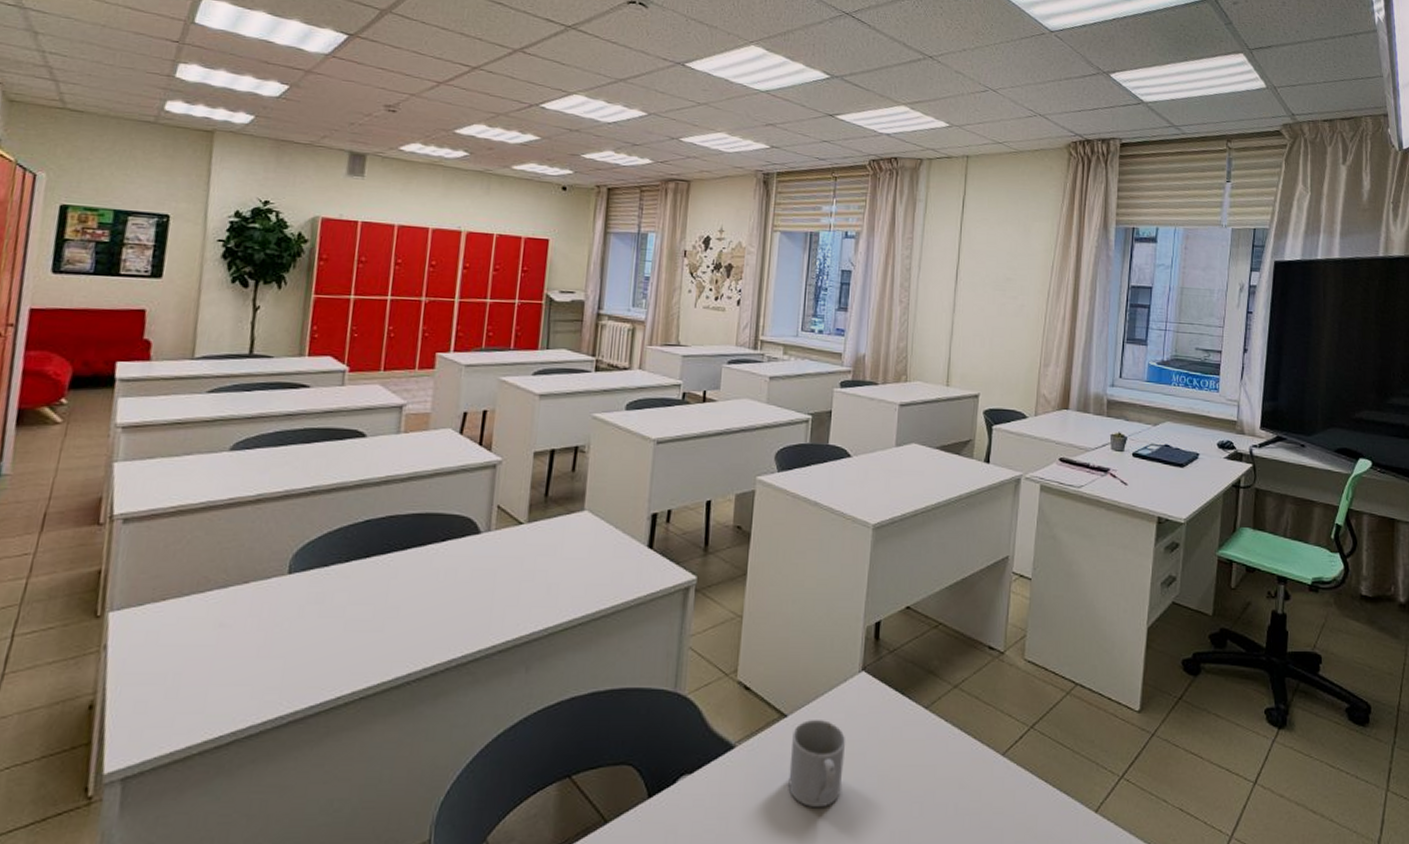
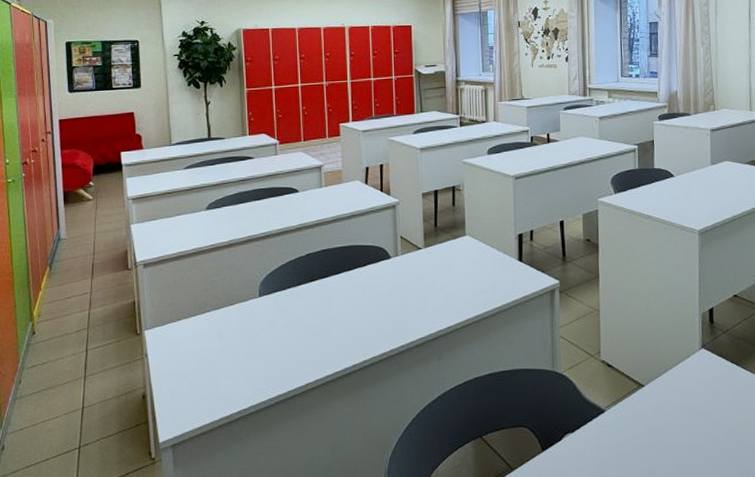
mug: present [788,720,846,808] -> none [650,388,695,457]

▬▬▬

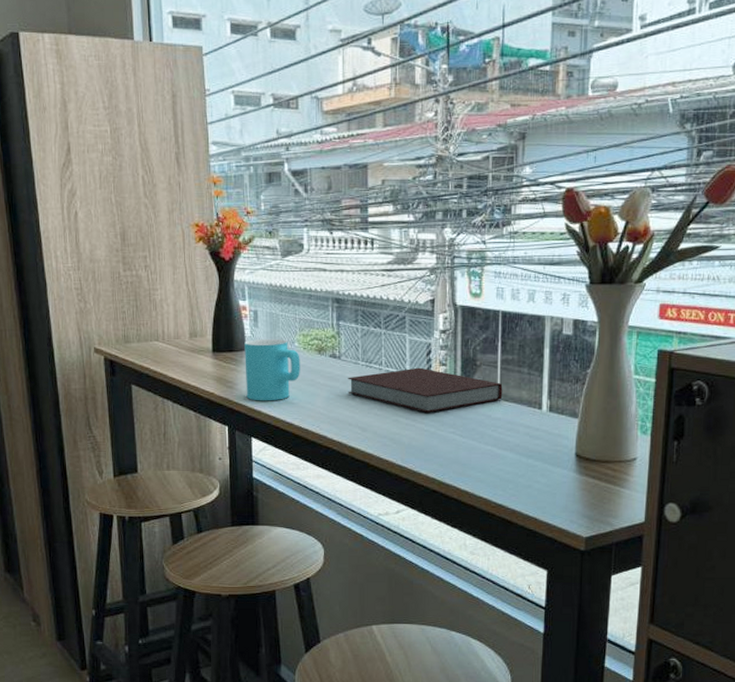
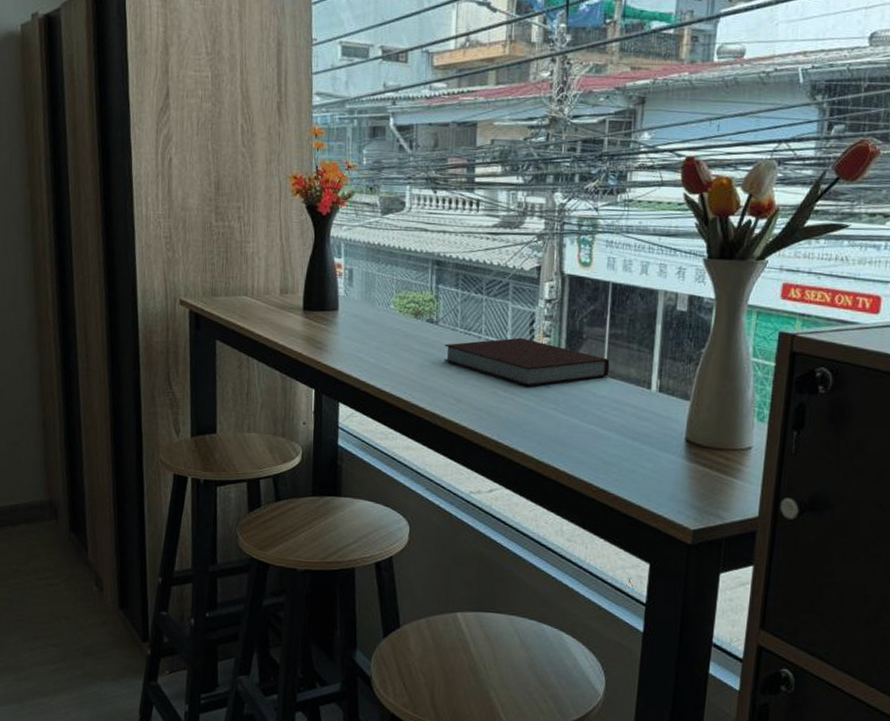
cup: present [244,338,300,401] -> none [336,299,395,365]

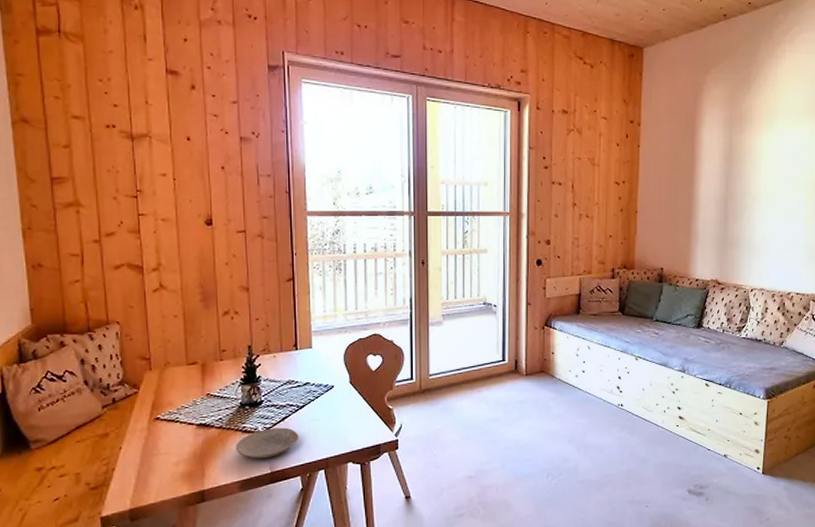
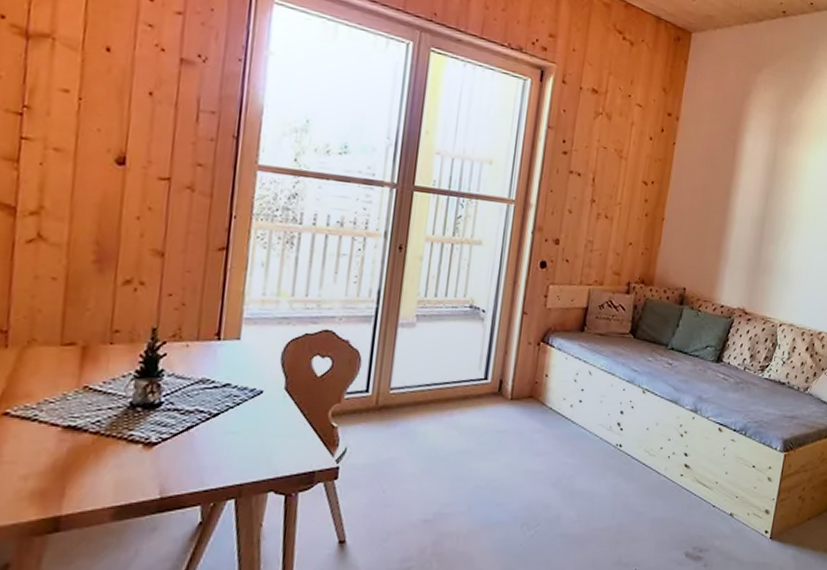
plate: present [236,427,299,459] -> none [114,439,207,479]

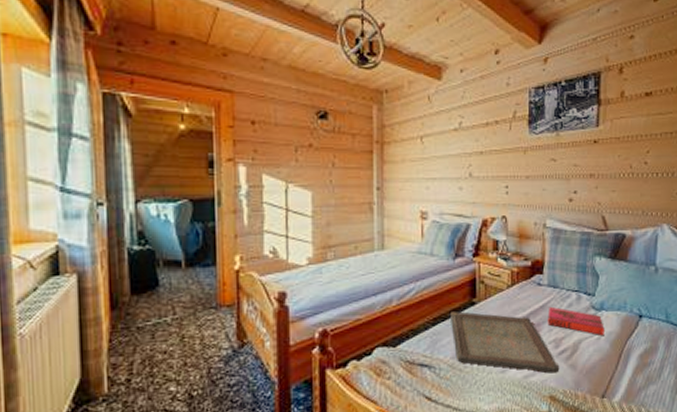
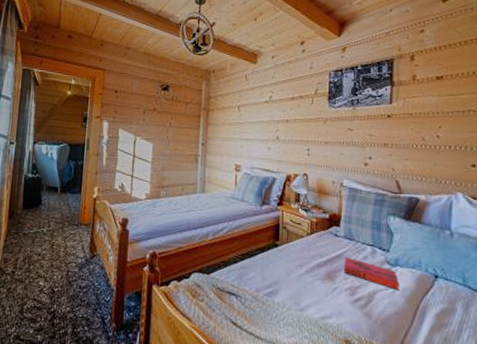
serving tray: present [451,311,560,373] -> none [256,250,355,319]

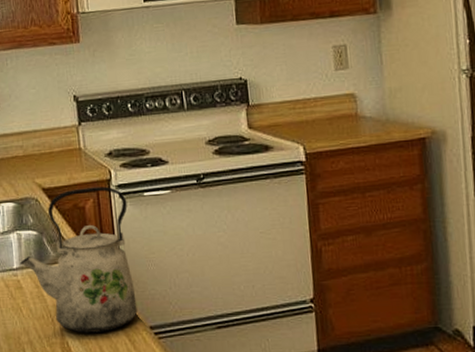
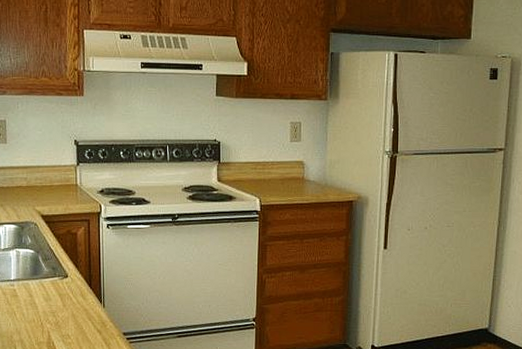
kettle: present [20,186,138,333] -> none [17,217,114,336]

▬▬▬

(What to work on):
Retype only the lines above from the one with "cup: present [244,338,300,401]" through the one with "kettle: present [20,186,138,333]", exactly and with both ends. Images stay out.

(Task output):
cup: present [244,338,300,401] -> none [336,299,395,365]

plate: present [236,427,299,459] -> none [114,439,207,479]

serving tray: present [451,311,560,373] -> none [256,250,355,319]

kettle: present [20,186,138,333] -> none [17,217,114,336]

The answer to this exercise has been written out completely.